**QUESTIONS DE COMPRÉHENSION**
1/ D'après le texte sur l'expertise CHSCT, à quelle date l'ouverture des débats parlementaires sur le projet de loi est-elle prévue ?
2/ Pouvez-vous résumer sous forme de liste le paragraphe du texte sur l'expertise CHSCT qui commence par « Le droit d'expertise des CHSCT prévoit », en gardant ses faits essentiels ?
3/ Pouvez-vous recopier mot pour mot le passage du texte sur l'expertise CHSCT allant de « Le projet de loi relatif à la sécurisation de l’emploi va-t-il » à « la transposition législative. » ?

**TEXTE D'ÉTUDE**
Sécurisation de l’emploi : l’expertise CHSCT bousculée

par Martine Rossard / 29 mars 2013

Le projet de loi relatif à la sécurisation de l’emploi va-t-il dégrader les conditions de réalisation des expertises CHSCT, notamment en cas de restructurations ? C’est ce que craignent plusieurs experts, au vu du contenu des articles de loi.

S’oriente-t-on vers une restriction du droit d’expertise des CHSCT ? C’est la question que posent plusieurs cabinets d’experts à la veille de l’ouverture des débats parlementaires, prévue le 6 avril, sur le projet de loi relatif à la sécurisation de l’emploi. Ce dernier comporte en effet diverses mesures concernant ce droit des CHSCT. Des mesures dictées par l’accord national interprofessionnel signé le 11 janvier par le patronat, la CFDT, la CFTC, et la CFE-CGC, dont le projet de loi est censé assurer la transposition législative.

Le droit d’expertise des CHSCT prévoit que les représentants du personnel au sein de cette instance peuvent faire appel à un expert agréé en cas de risque grave constaté dans l’établissement ou en cas de projet important modifiant les conditions de santé et de sécurité ou les conditions de travail (art. L. 4614-12 du Code du travail). Les frais d’expertise sont à la charge de l’employeur, qui peut saisir le juge judiciaire s’il entend contester la nécessité de l’expertise, son coût, son étendue ou son délai  (art. L. 4614-13). Aujourd’hui, de plus en plus de CHSCT utilisent leur droit d’expertise, afin de mieux cerner les facteurs de risque liés aux situations et organisations de travail auxquels ils sont confrontés. Ce qui a donné lieu à toute une jurisprudence favorable à ces instances, renforçant leur rôle et leurs prérogatives.

**DONNÉES DISPONIBLES**
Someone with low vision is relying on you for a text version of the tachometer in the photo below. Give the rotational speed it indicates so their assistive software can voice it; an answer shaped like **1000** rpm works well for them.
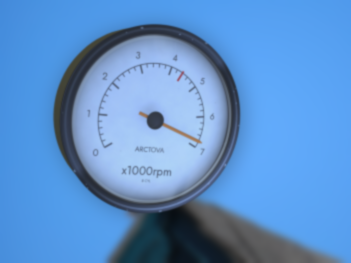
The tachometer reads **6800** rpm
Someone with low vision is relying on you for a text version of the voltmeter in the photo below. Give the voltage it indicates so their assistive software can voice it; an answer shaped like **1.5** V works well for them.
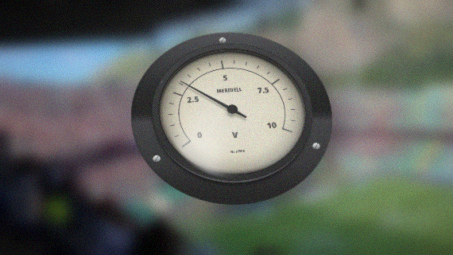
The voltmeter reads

**RÉPONSES RÉDIGÉES**
1/ Le 6 avril.

2/
- Les représentants du personnel au CHSCT peuvent faire appel à un expert agréé en cas de risque grave constaté dans l'établissement ou de projet important modifiant les conditions de santé, de sécurité ou de travail (art. L. 4614-12 du Code du travail).
- Les frais d'expertise sont à la charge de l'employeur. Celui-ci peut saisir le juge judiciaire pour contester la nécessité, le coût, l'étendue ou le délai de l'expertise (art. L. 4614-13).
- De plus en plus de CHSCT recourent à ce droit pour mieux cerner les facteurs de risque liés aux situations et organisations de travail.
- Il en est résulté une jurisprudence favorable à ces instances, qui renforce leur rôle et leurs prérogatives.

3/
Le projet de loi relatif à la sécurisation de l’emploi va-t-il dégrader les conditions de réalisation des expertises CHSCT, notamment en cas de restructurations ? C’est ce que craignent plusieurs experts, au vu du contenu des articles de loi.

S’oriente-t-on vers une restriction du droit d’expertise des CHSCT ? C’est la question que posent plusieurs cabinets d’experts à la veille de l’ouverture des débats parlementaires, prévue le 6 avril, sur le projet de loi relatif à la sécurisation de l’emploi. Ce dernier comporte en effet diverses mesures concernant ce droit des CHSCT. Des mesures dictées par l’accord national interprofessionnel signé le 11 janvier par le patronat, la CFDT, la CFTC, et la CFE-CGC, dont le projet de loi est censé assurer la transposition législative.